見出し画像

人は人を見かけで判断する。その現実にどう立ち向かうか


「あなたは人を見かけで判断しますか?」


こんなことを聞かれたら、おそらく「いいえ」と答える人がほとんどだと思います。

なんとなく倫理的に良くない気がするし、人の内面を一切考慮しない表面しか見ない偏見の塊のような人間に思われてしまうような気がする。

でも残念ながら、私とあなたは違うとしても、現実には他の人たちは人を見かけで判断してます。しかもかなりの割合、領域において。これは様々な研究で明らかになっている事実です。

人は顔だけでその人がデキる人かどうか判断している


2006年にプリンストン大学で行われたアレクサンダー•トドロフの研究では、人は知らない人の顔写真を0.1秒見ただけでその写真の人物に対する印象を判断することができ、顔の特徴によって能力や信頼性といった事柄まで判断すると結論付けています。

さらにトドロフの研究では、顔の第一印象が選挙結果に大きな影響を与えることも示されました。
実際に顔が「有能そう」と評価された候補者は、選挙で勝利する可能性が高いことが確認されています。

また、これらの判断はほとんどが無意識に行われ、参加者自身がその判断をどのように行ったかを意識していないことが多いです。

ということは、私たちも理性では人を見かけで判断していないつもりでも、無意識のうちに判断してしまっている可能性があるということです。

もちろん、これは不愉快な事実です。容姿がいいだけで得する人がいる一方、容姿のせいで損する人もいるということになるからです。

そんなことは倫理的にも道徳的にも正しくない、という気持ちは私もあなたと同じです。
単に容姿の優劣で能力の優劣まで決めつけられてしまってはたまったものではないし、全く公平でも公正でもありません。

しかし、実際には人の見た目に関する他の研究結果を調べれば調べるほど、思った以上に人は人を見た目で判断しているという事実が積み上がっていくだけなんです。

変えられることは変え、変えられない現実は受け入れる。

では、私たちはこの不都合な現実に対してどう反応し、どう行動するのが賢明でしょうか。

まず、人は人を見た目で能力や信頼性をも判断するものだ、という現実を受け入れましょう。
これがどれだけ間違っていても、無くす努力はしても不正が無くならないことと同じだと捉えるしかありません。

人が人を見た目で判断するのは、これまでの人間の進化の過程でそれが理に適っていたのではないか。
だから人間も動物である以上、それは本能のようなものなのだと一旦受け入れる。

では、人は人を見た目で判断するという現実に対して私たちはどう反応するか

もしも私のように、あなたも見た目で損している側だとしたら、憤慨して「人を見た目で判断するな!!」と怒りをぶちまけたい気持ちはよくわかります。が、それはあまり賢明な選択ではありません。

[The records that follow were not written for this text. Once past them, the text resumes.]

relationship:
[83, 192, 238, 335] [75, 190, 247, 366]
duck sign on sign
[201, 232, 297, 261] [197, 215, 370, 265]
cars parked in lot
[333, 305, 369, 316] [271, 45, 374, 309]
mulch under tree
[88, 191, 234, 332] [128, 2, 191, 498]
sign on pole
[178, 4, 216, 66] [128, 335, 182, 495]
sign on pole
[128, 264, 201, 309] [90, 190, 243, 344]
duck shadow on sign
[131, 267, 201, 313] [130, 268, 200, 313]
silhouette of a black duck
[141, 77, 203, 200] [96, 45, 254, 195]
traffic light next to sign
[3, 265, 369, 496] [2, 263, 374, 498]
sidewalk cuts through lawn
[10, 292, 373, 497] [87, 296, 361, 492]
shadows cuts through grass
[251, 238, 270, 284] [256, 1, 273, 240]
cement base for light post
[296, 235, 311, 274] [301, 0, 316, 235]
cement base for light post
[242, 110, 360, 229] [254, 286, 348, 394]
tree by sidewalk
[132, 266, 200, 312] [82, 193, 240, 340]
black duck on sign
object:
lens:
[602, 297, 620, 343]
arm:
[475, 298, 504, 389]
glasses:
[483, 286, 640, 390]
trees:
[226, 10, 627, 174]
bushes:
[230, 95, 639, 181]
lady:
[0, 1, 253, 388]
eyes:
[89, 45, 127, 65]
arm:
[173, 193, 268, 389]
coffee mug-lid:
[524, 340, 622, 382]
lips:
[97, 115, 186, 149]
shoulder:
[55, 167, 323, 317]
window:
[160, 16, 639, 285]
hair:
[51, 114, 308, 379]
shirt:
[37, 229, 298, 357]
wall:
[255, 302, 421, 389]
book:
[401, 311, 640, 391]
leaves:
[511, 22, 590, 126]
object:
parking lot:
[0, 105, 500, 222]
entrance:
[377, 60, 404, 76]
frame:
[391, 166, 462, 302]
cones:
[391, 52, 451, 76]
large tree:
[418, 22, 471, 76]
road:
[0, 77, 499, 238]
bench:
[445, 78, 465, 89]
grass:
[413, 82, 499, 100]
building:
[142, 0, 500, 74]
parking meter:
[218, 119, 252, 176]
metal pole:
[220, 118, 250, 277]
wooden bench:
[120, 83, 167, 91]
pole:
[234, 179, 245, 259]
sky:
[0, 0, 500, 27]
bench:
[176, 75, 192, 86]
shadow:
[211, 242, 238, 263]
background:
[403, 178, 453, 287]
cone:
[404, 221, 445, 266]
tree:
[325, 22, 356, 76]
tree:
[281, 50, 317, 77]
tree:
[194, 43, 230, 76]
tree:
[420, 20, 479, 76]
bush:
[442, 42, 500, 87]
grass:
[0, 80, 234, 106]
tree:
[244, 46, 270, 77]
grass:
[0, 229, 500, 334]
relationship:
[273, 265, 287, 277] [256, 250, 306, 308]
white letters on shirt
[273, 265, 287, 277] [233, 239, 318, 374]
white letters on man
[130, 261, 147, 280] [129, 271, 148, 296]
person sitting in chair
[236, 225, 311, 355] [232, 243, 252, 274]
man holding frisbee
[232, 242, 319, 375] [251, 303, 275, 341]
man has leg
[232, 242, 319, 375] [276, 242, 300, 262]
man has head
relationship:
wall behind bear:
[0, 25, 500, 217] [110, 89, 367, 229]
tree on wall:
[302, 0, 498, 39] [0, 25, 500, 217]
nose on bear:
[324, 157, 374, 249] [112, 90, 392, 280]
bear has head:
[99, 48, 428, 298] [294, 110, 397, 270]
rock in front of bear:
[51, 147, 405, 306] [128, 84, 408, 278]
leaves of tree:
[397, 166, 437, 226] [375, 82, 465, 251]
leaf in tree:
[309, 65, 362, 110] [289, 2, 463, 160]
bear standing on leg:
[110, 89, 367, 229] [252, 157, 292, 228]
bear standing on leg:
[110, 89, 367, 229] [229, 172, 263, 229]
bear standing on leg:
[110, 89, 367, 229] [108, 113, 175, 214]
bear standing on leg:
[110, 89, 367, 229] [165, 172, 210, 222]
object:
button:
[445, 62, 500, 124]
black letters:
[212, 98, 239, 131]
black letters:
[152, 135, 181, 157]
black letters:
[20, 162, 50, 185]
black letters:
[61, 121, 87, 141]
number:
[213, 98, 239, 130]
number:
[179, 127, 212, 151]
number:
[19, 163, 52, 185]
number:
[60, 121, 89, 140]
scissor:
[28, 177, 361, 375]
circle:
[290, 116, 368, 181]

そうではなく、その現実を受け入れた上で冷静にとれる行動を選択しましょう。

私たちそれぞれに持って生まれた顔や体は容易に変えられませんから、まずはそれ以外についての努力をしましょう。

例えば、身だしなみを可能な限り清潔に整える。時と場所に相応しい服装を選ぶ。堂々とした態度や話し方を身につける。体を鍛えてスマートな体を維持する。このような後天的に変えられるところを変え、「見た目」といった表面的な要素で損しないようにすることが前向きで建設的な態度というものです。

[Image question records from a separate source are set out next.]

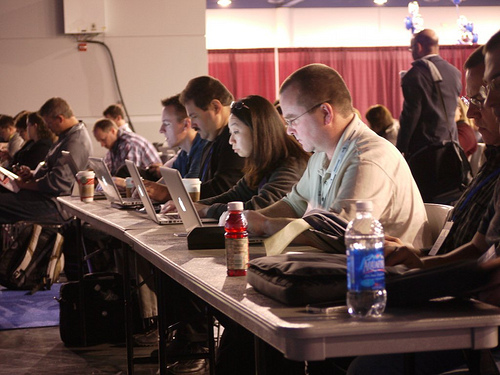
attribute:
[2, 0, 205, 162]
wall — made of stone, white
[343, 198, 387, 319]
bottle — made of plastic, clear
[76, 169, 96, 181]
lid — white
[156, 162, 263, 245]
laptop — grey, open, an apple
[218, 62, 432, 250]
person — sitting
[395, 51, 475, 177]
coat — black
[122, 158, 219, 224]
laptop — silver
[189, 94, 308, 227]
woman — sitting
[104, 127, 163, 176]
shirt — plaid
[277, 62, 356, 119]
hair — balding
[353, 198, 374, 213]
lid — white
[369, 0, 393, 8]
light — turned on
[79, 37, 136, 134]
cable — black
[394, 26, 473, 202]
guy — standing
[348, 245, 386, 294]
label — blue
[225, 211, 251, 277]
liquid — red, fruit drink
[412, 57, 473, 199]
bag — hanging down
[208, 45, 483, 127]
curtain — red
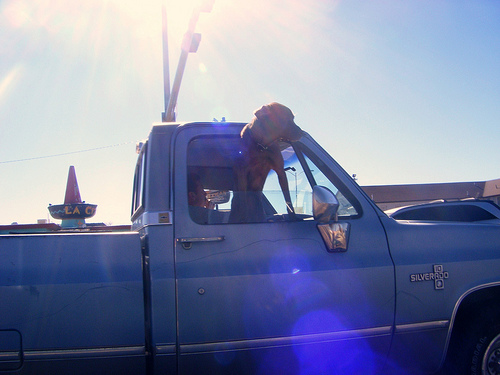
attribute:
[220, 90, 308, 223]
dog — brown, looking, sticking, large, tan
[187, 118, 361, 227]
window — bluish, glass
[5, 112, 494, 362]
truck — blue, pickup, old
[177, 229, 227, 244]
handle — silver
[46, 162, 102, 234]
sign — mexican, restaurant, hat, sombrero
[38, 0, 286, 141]
sun — shining, bright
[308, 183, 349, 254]
mirror — silver, side view, rear view, chrome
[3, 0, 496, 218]
sky — blue, bright, cloudless, cloudy, clear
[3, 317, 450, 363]
stripe — silver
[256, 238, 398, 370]
circles — flare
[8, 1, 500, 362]
photo — outdoors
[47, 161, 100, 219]
hat — mexican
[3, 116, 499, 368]
side — passenger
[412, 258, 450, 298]
logo — silverado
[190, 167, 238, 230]
driver — looking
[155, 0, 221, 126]
signal — traffic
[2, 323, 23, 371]
tank — gas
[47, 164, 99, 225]
sombrero — mexican, black, red, yellow, blue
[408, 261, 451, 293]
plate — silver, small, silverado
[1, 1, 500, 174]
sunshine — bright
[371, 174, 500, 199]
roof — brown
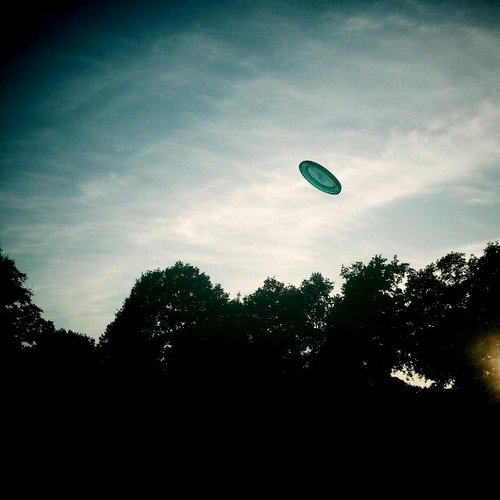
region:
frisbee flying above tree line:
[123, 113, 490, 328]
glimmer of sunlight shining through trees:
[479, 330, 498, 398]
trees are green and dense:
[21, 265, 496, 497]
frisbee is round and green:
[293, 155, 350, 197]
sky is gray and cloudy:
[168, 46, 490, 157]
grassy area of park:
[18, 403, 498, 498]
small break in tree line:
[388, 361, 462, 397]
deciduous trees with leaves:
[115, 258, 497, 391]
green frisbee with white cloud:
[281, 148, 353, 202]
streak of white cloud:
[178, 80, 499, 248]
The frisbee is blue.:
[294, 149, 344, 206]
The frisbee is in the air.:
[289, 151, 349, 200]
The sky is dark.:
[16, 15, 133, 126]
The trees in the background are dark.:
[121, 254, 235, 387]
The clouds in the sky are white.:
[369, 121, 498, 194]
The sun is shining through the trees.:
[466, 327, 496, 403]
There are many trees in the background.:
[110, 238, 497, 399]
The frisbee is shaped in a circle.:
[293, 151, 346, 207]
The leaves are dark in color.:
[126, 255, 225, 345]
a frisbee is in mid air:
[299, 158, 341, 196]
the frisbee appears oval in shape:
[302, 157, 340, 197]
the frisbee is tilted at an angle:
[297, 158, 342, 195]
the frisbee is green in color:
[297, 160, 340, 197]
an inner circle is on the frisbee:
[308, 163, 338, 190]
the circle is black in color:
[304, 164, 336, 192]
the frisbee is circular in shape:
[298, 155, 342, 195]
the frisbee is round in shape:
[297, 160, 341, 194]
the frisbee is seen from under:
[299, 156, 341, 196]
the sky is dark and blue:
[3, 2, 499, 302]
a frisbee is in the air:
[296, 158, 340, 198]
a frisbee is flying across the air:
[298, 158, 343, 202]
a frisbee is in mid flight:
[300, 158, 341, 197]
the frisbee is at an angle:
[299, 157, 341, 197]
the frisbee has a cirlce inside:
[306, 161, 338, 191]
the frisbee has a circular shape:
[298, 157, 341, 197]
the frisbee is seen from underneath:
[301, 158, 341, 199]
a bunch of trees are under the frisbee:
[1, 243, 498, 498]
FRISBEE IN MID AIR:
[297, 166, 359, 205]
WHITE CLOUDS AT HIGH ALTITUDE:
[62, 109, 157, 170]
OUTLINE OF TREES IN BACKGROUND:
[112, 241, 462, 405]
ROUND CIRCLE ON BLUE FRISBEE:
[307, 159, 340, 201]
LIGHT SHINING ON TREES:
[459, 336, 499, 366]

たかが見た目のことで理不尽な損をできる限りしない、という気持ちで改善できるところから改善することに力を入れましょう。

あなたの本来の素晴らしい内面や能力が、たかが見た目ひとつで軽んじられるのは本当に馬鹿げています。

だからこそ、まずは変えられることを変える
そして、変えられないことは心穏やかに受け入れる。

ストア哲学を通して考えた結論は以上です。

この記事が気に入ったらサポートをしてみませんか?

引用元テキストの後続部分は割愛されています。